(Dataset entries)
━━━━━━━━

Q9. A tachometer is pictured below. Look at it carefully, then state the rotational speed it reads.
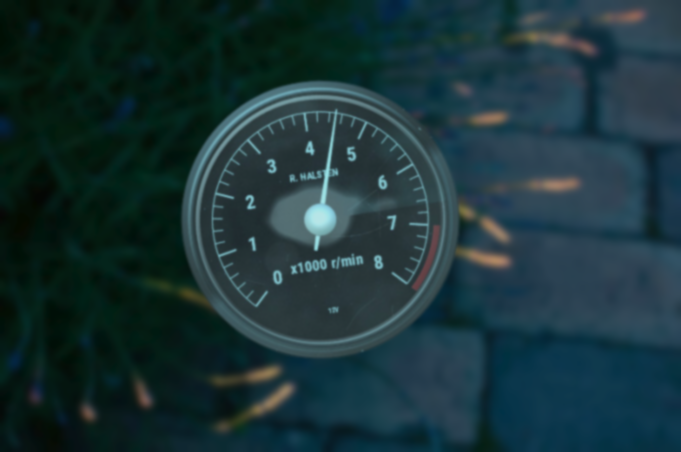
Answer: 4500 rpm
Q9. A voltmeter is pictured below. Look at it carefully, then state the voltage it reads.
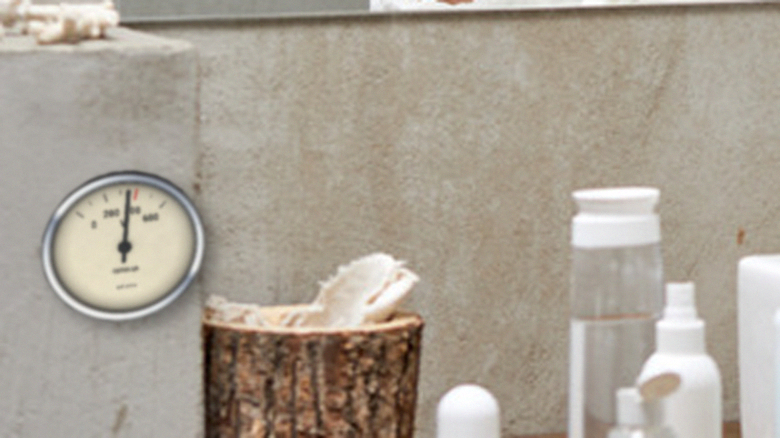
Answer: 350 V
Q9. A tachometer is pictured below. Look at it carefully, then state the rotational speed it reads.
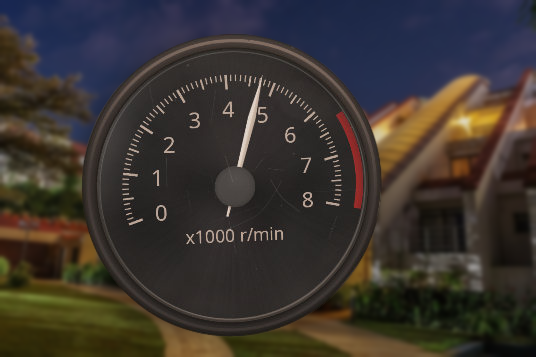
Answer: 4700 rpm
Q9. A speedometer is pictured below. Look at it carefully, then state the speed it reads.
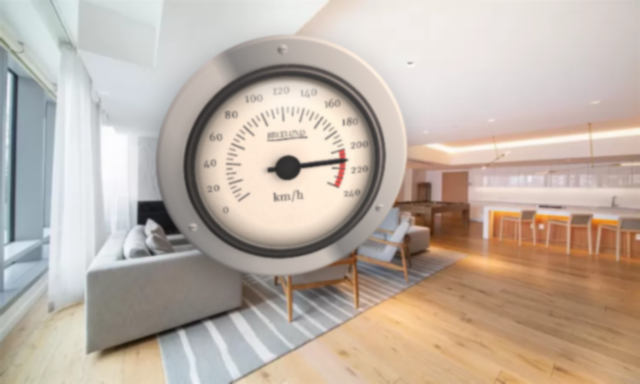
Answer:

━━━━━━━━

Task directions - Repeat all of the lines above word for word, leaving out the pictures.

Expected answer -
Q9. A tachometer is pictured below. Look at it carefully, then state the rotational speed it reads.
Answer: 4500 rpm
Q9. A voltmeter is pictured below. Look at it carefully, then state the voltage it reads.
Answer: 350 V
Q9. A tachometer is pictured below. Look at it carefully, then state the rotational speed it reads.
Answer: 4700 rpm
Q9. A speedometer is pictured below. Look at it carefully, then state the speed it reads.
Answer:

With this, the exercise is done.